Would You Have Given This Much?

It made me think: how would I react if foreigners showed up in my hometown to see my house and land? Would I invite them in and grill up burgers and hot dogs? Would I offer them trinkets from my home and ask them to stay over?

When it was all said and done, Maureen and Moira spent a good five hours showing us around that night. One of the things Americans value the most is time. I'll be the first to admit that there aren't many people I'd give five hours of my time to. Would I give time to complete strangers from a different continent? I was ashamed because I knew that I probably wouldn't. I feel like our American culture is just a bit more guarded than what I saw in Ireland.

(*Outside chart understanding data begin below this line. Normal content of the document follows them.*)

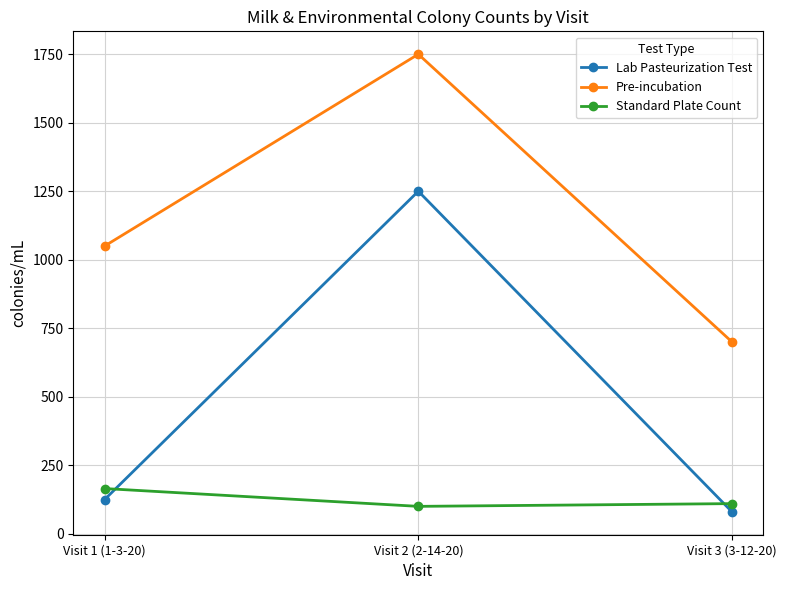

How many distinct data groups are displayed?

3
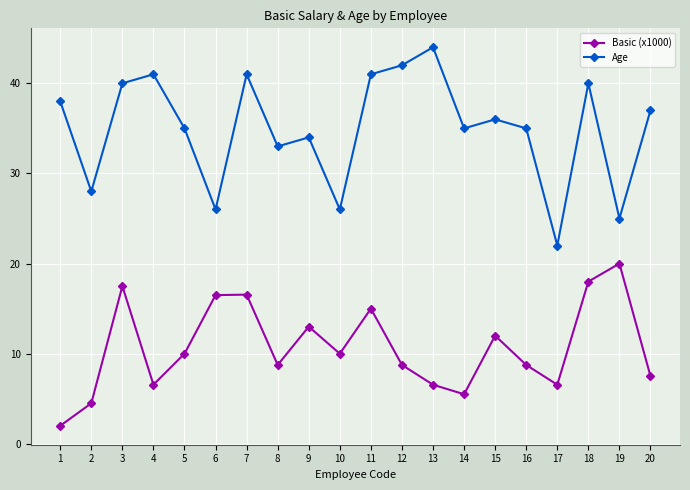

What is the approximate value of Age at 16?

35.0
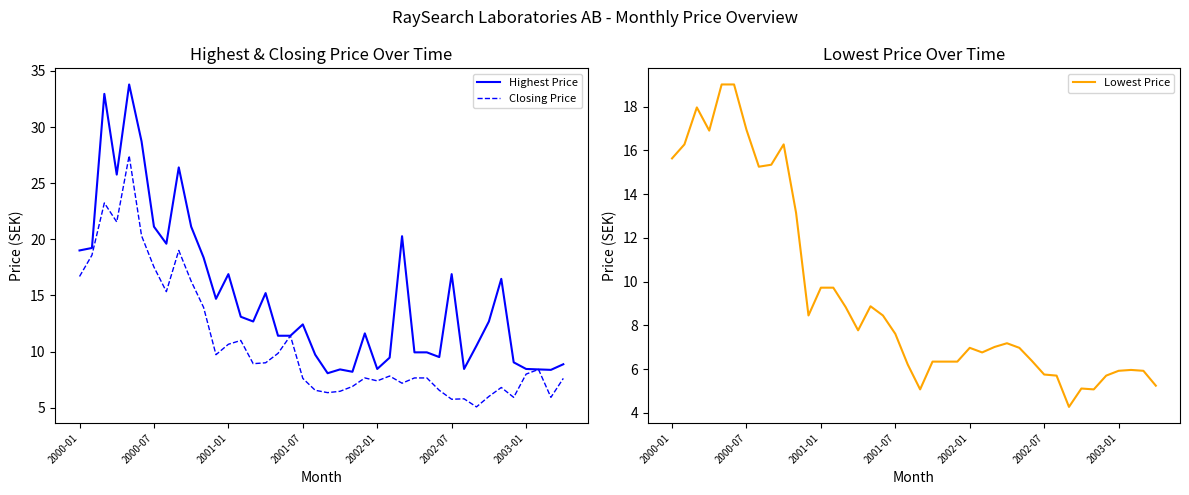

How many values in the Lowest Price series are below 7?

19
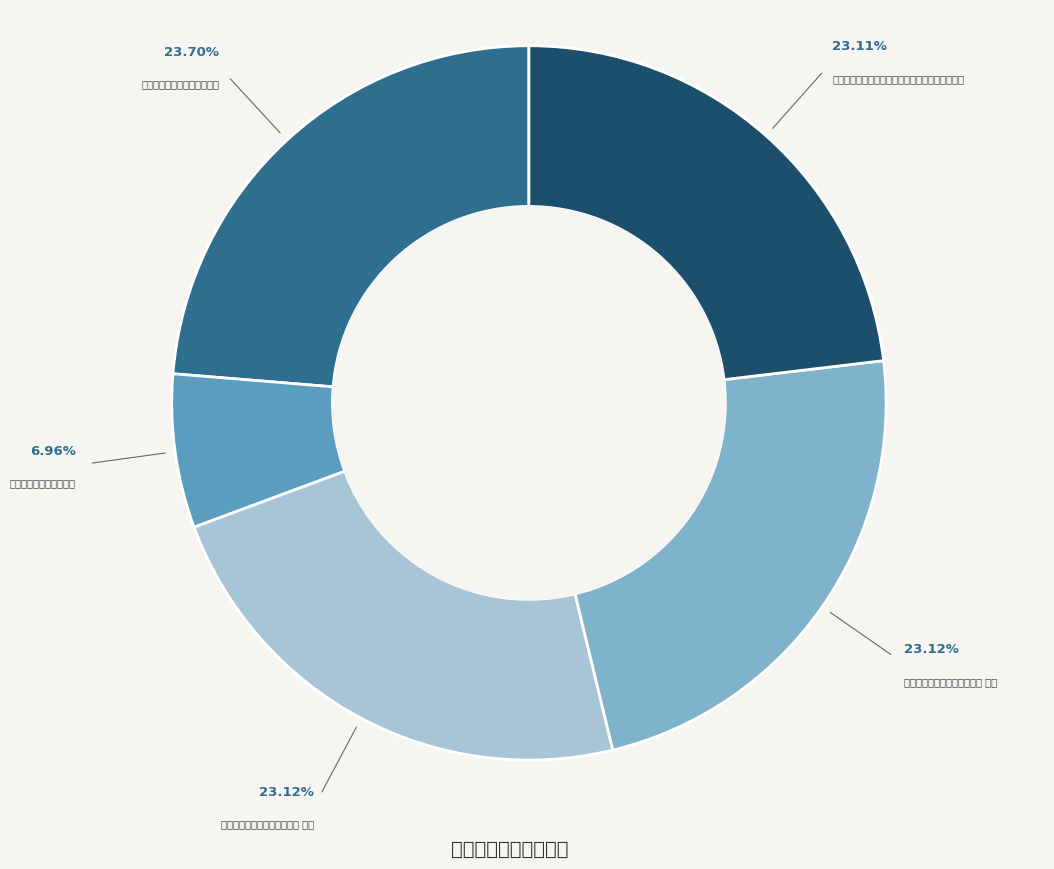

Rank the categories by value from lowest to highest.

游报国院用壁间韵示同游, 三月十日游报国院小轩颇幽胜为名曰双清仍书此诗, 游报国院用壁间韵示同游二首 其一, 游报国院用壁间韵示同游二首 其二, 游报国院用壁间韵示同游二首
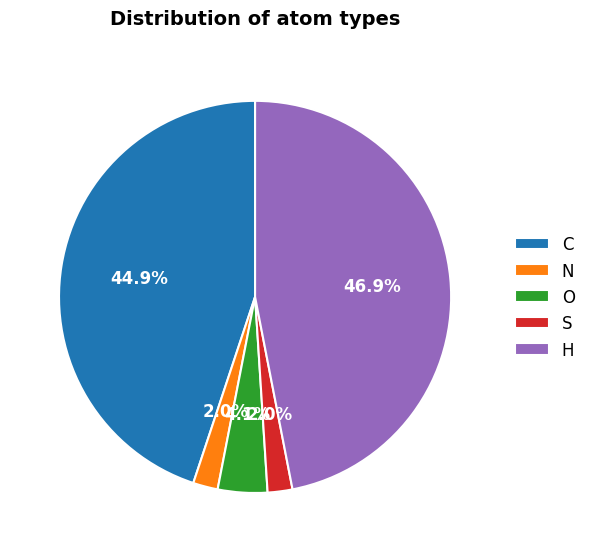

Do O and C together represent more than half of the pie?

No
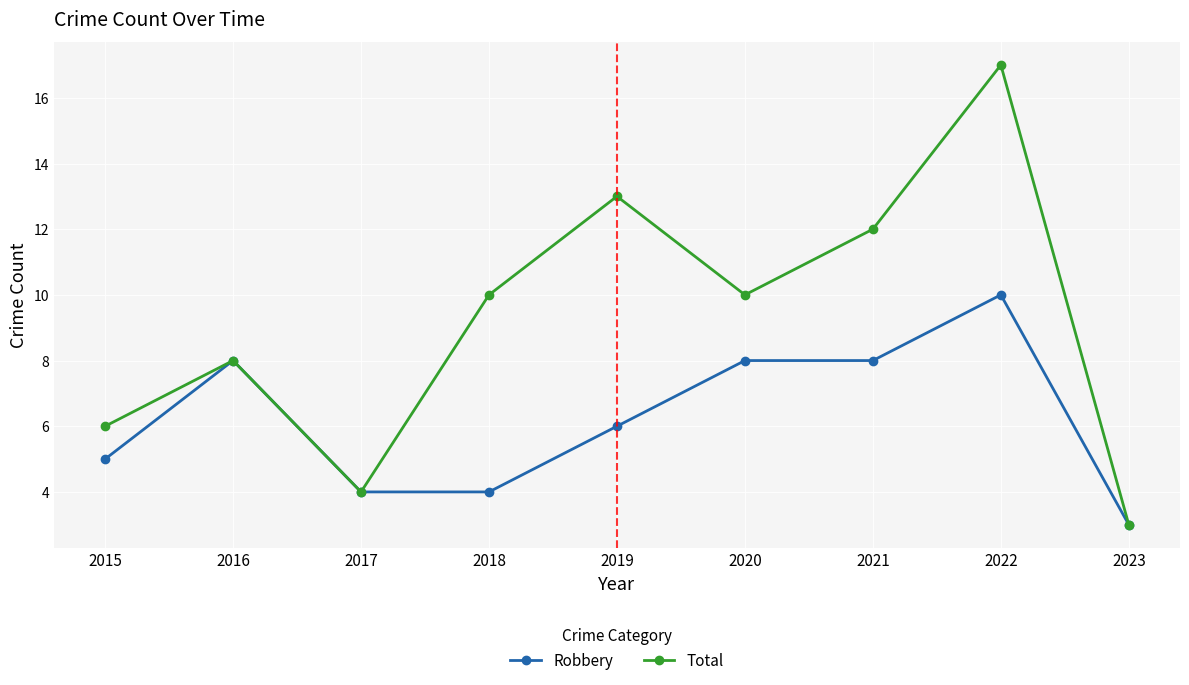

The Total series shows 1 at 2023. True or false?

False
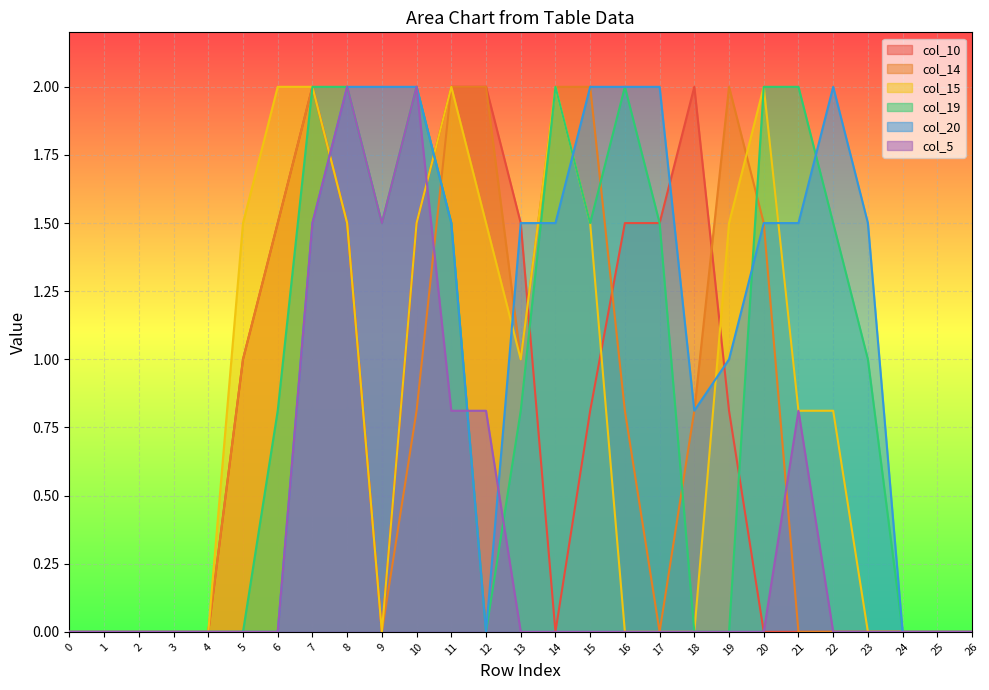

What are all the series names shown in the legend?

col_10, col_14, col_15, col_19, col_20, col_5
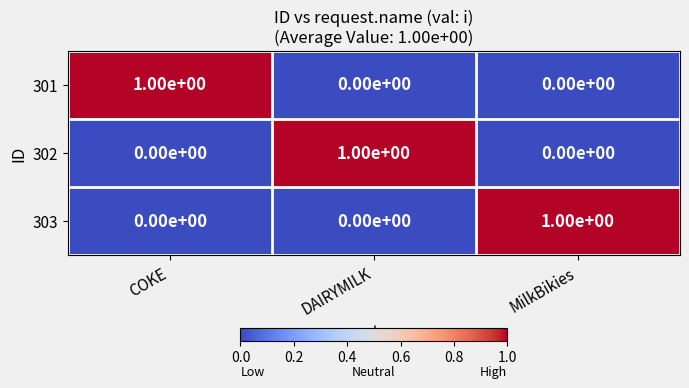

How many 303 values are between 0 and 1?

3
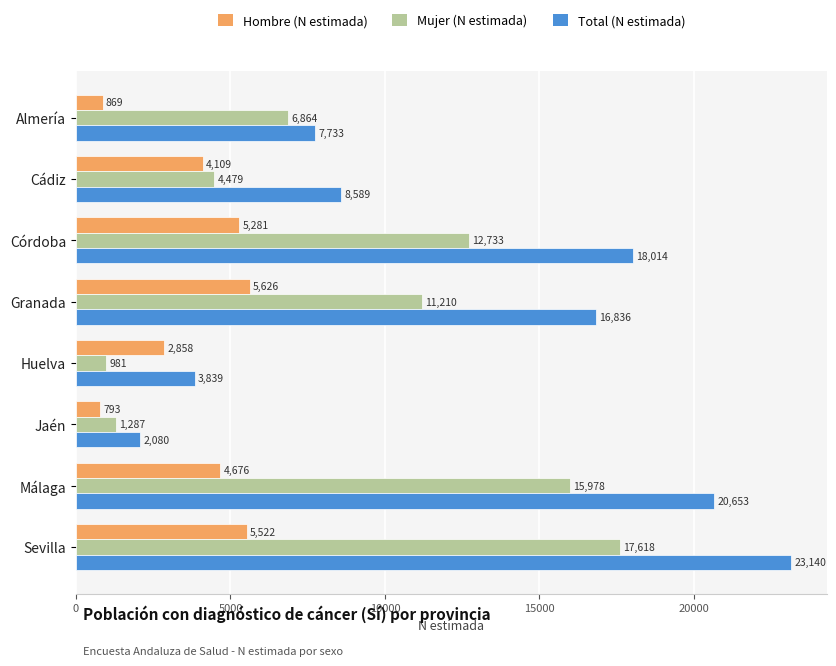

How many series are shown in this chart?

3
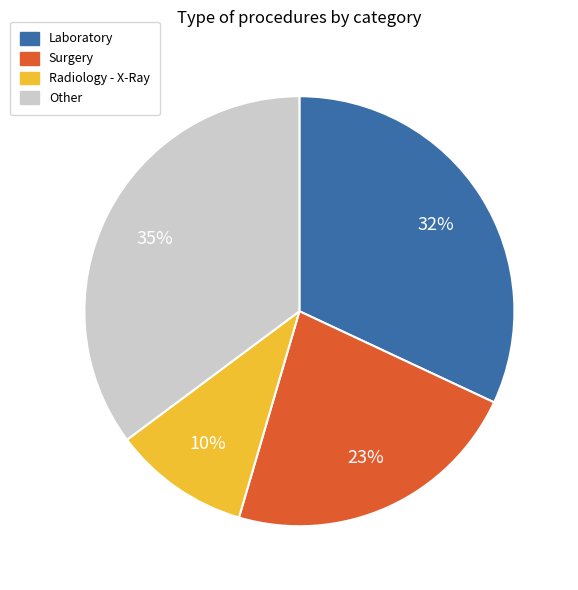

To the nearest percent, what is the difference between the largest and smallest slice percentages?

25%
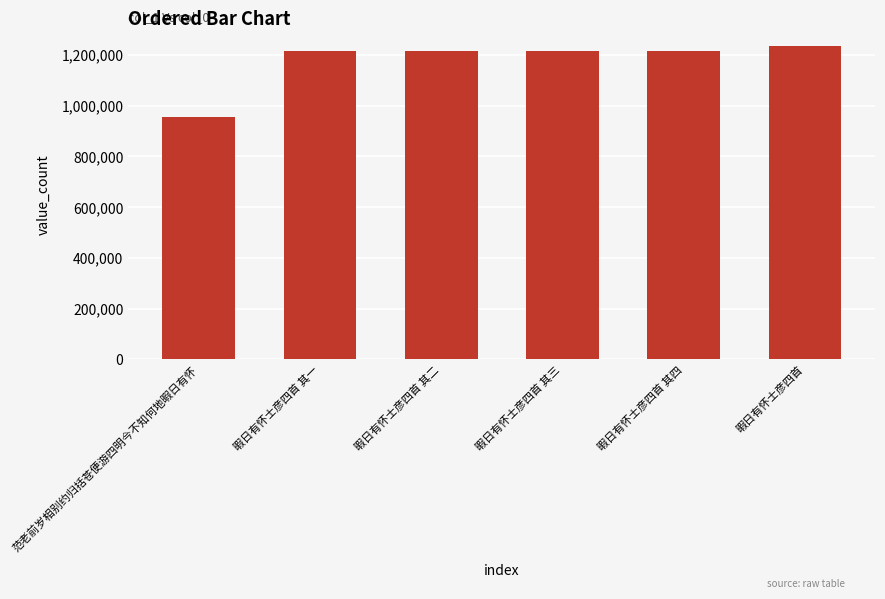

What is the label of the 5th bar from the right?

暇日有怀士彦四首 其一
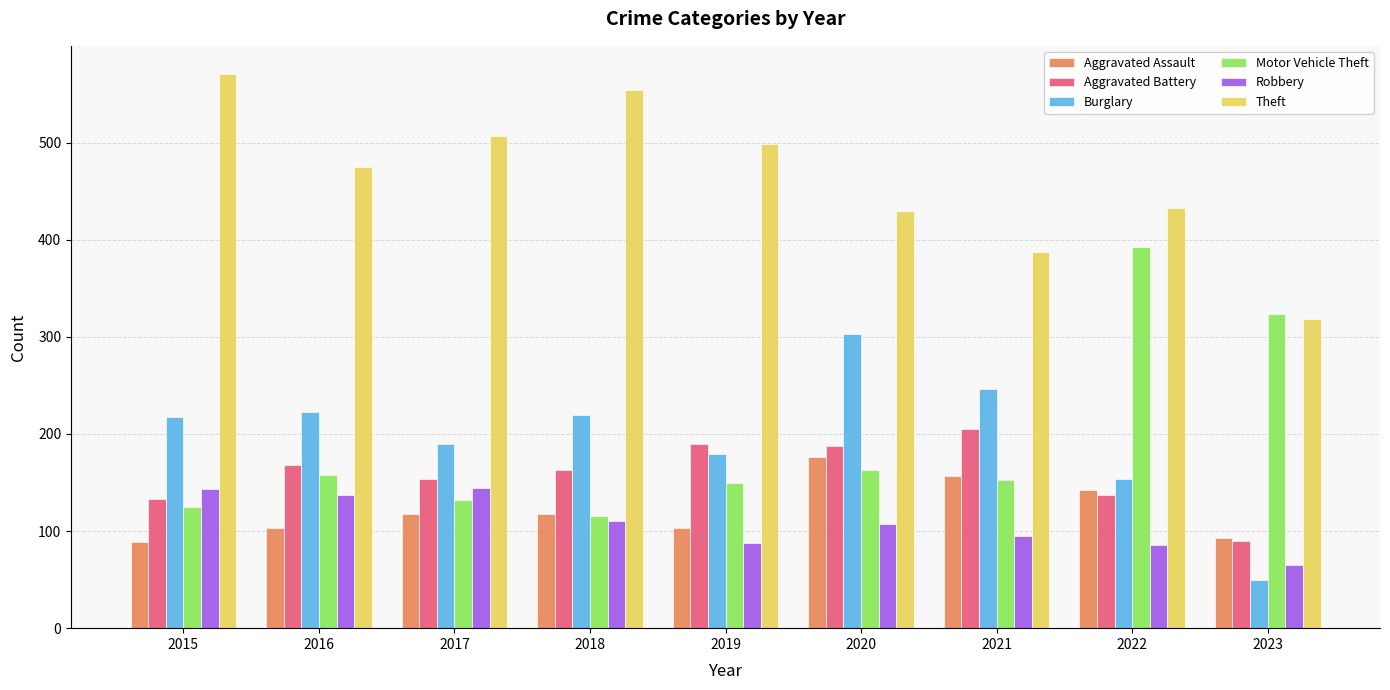

Read the Aggravated Assault value at 2022, to the nearest 5.

140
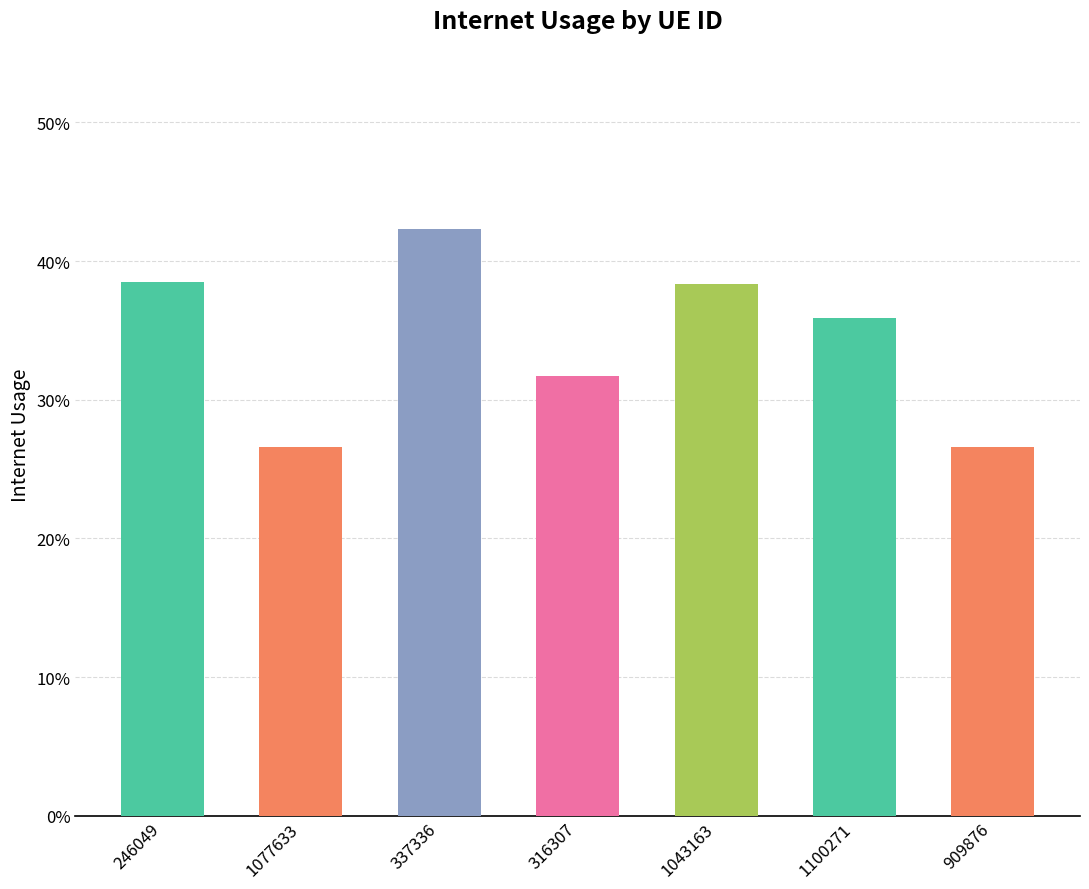

The chart shows a value of 0.3 at 1077633. True or false?

True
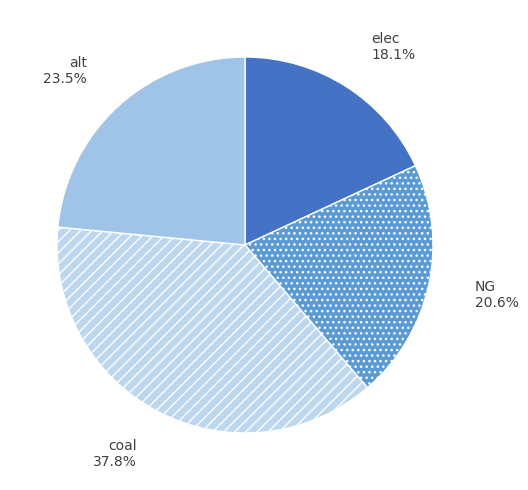

Which category has the biggest portion of the pie?

coal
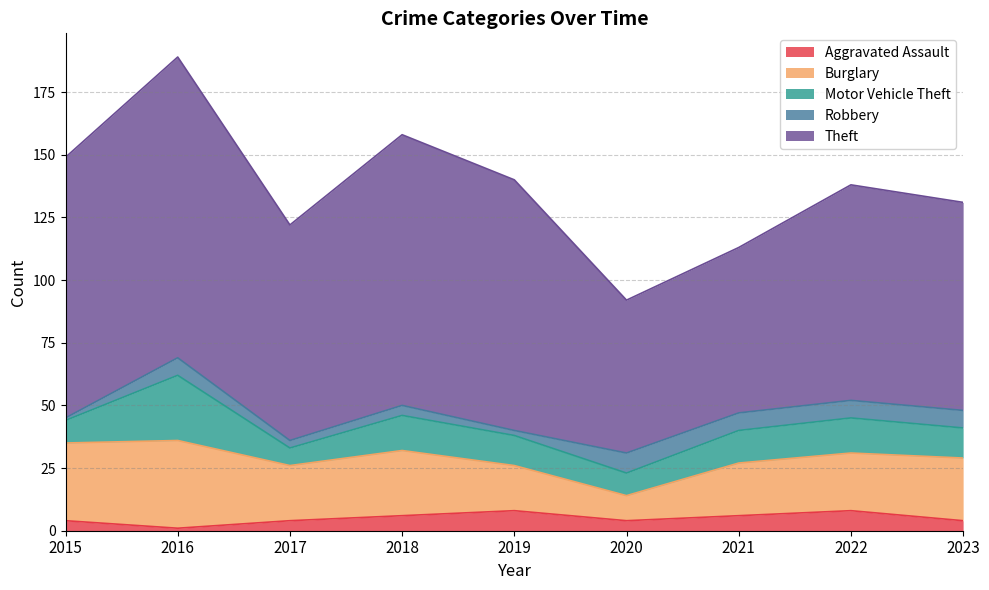

Which series has the widest spread of values?

Theft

To think that the Irish that I met were so giving and thoughtful that it initially made me suspicious. How sad is that?

Oh, One More Thing

During my search for ancestors and relatives, someone suggested I make a stop at Fallon's Pub in Shannonbridge (pictured above). They knew of some Rocks that had married into the family. I strolled in, introduced myself, and before I knew it, I was taking pictures with the owners and getting offered free drinks. They wouldn't let me leave without a bottle of their house whiskey.

I Want To Do Better

My goal is to adopt more of that Irish openness to others. We started by offering our home up to our Irish counterparts should they ever visit New England. Our family learned a lot about our Irish ancestors during the trip, but the thing we learned most was that sometimes it's OK to let down your guard and trust a stranger. Even though mom always taught us to beware of strangers, the culture of our great grandparents teaches us differently.